**Data shown:**
● ● ●

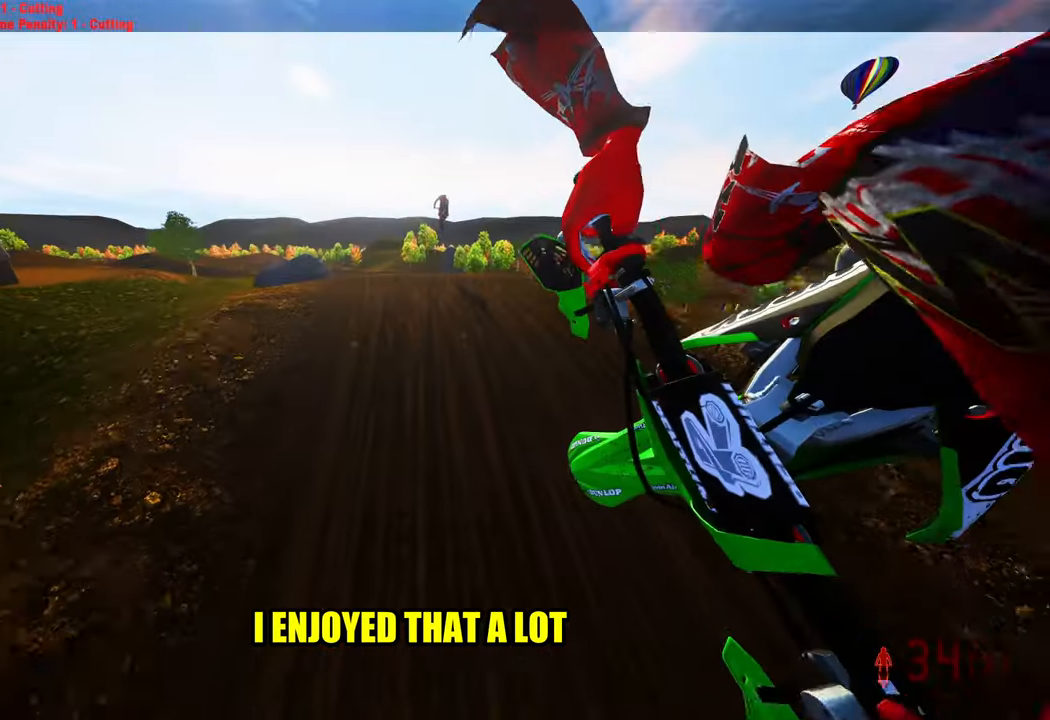
{"buttons": ["R2"], "left_stick": "left", "right_stick": "up", "events": [[100, "right_stick", "up"]]}
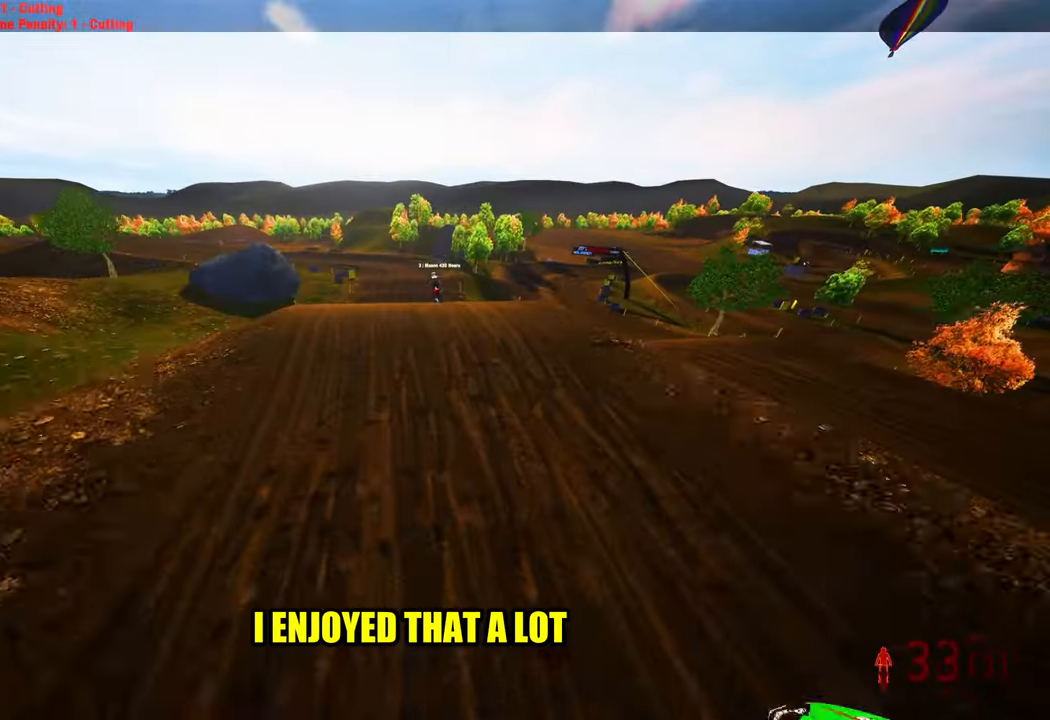
{"buttons": [], "left_stick": "right", "right_stick": "up-left", "events": [[300, "left_stick", "center"], [350, "left_stick", "right"], [366, "right_stick", "up-left"], [400, "R2", "up"]]}
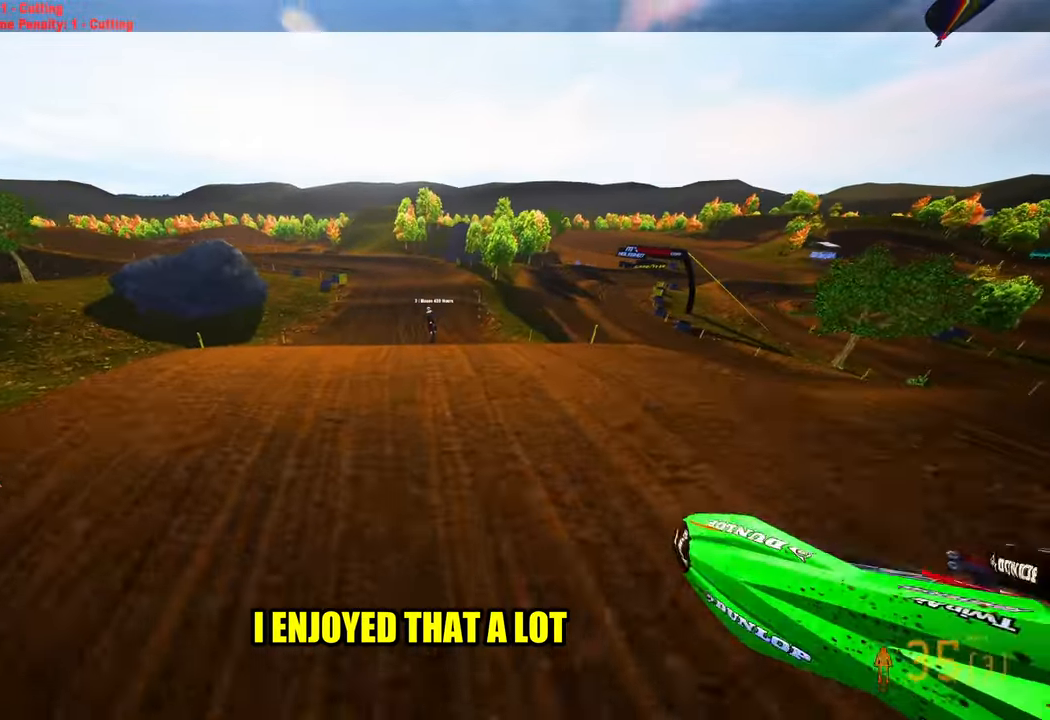
{"buttons": [], "left_stick": "center", "right_stick": "center", "events": [[166, "left_stick", "center"], [350, "right_stick", "center"]]}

● ● ●

Return the whole of the material above exactly, with no picture carried over.

{"buttons": ["R2"], "left_stick": "left", "right_stick": "up", "events": [[100, "right_stick", "up"]]}
{"buttons": [], "left_stick": "right", "right_stick": "up-left", "events": [[300, "left_stick", "center"], [350, "left_stick", "right"], [366, "right_stick", "up-left"], [400, "R2", "up"]]}
{"buttons": [], "left_stick": "center", "right_stick": "center", "events": [[166, "left_stick", "center"], [350, "right_stick", "center"]]}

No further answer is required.